┌──

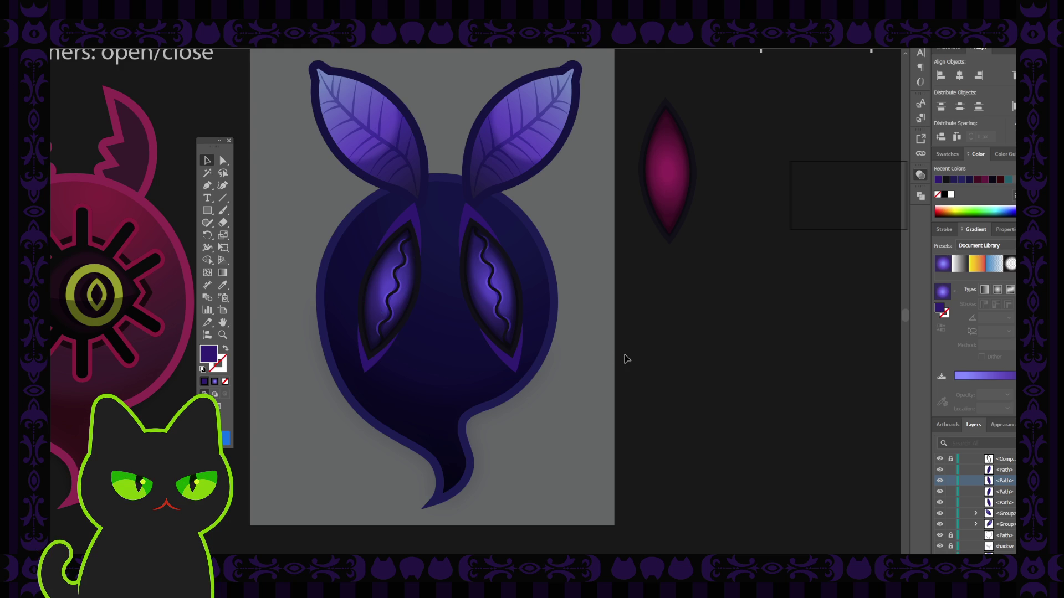
key(ctrl+minus)
key(ctrl+minus)
key(ctrl+minus)
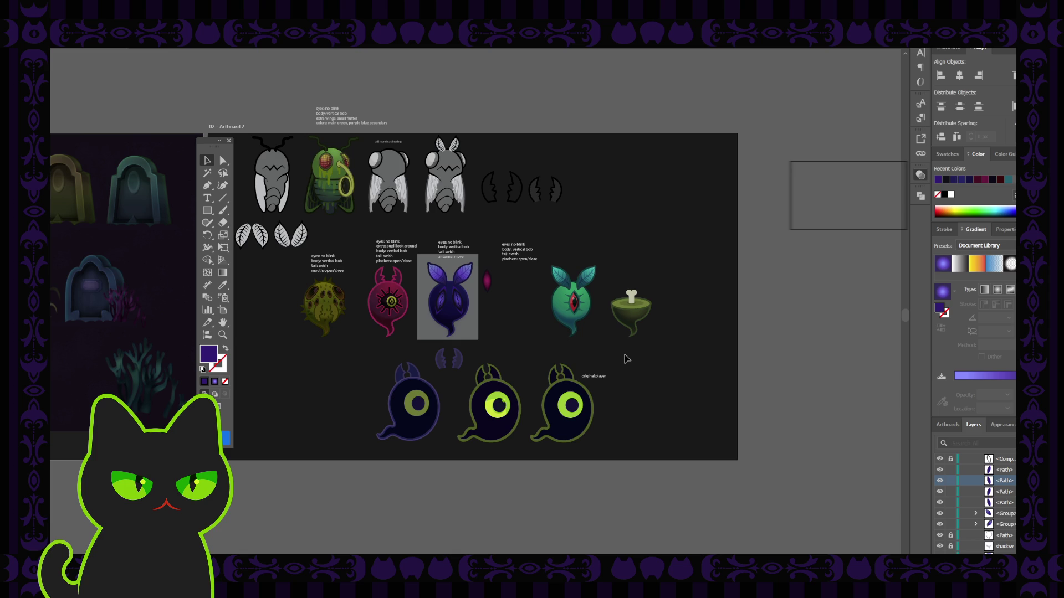
key(ctrl+equal)
key(ctrl+equal)
key(ctrl+equal)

└──

» **Assignment**:
Copy out the full material exactly. Pictures should not appear in it.

» **Exercise solution**:
key(ctrl+minus)
key(ctrl+minus)
key(ctrl+minus)
key(ctrl+equal)
key(ctrl+equal)
key(ctrl+equal)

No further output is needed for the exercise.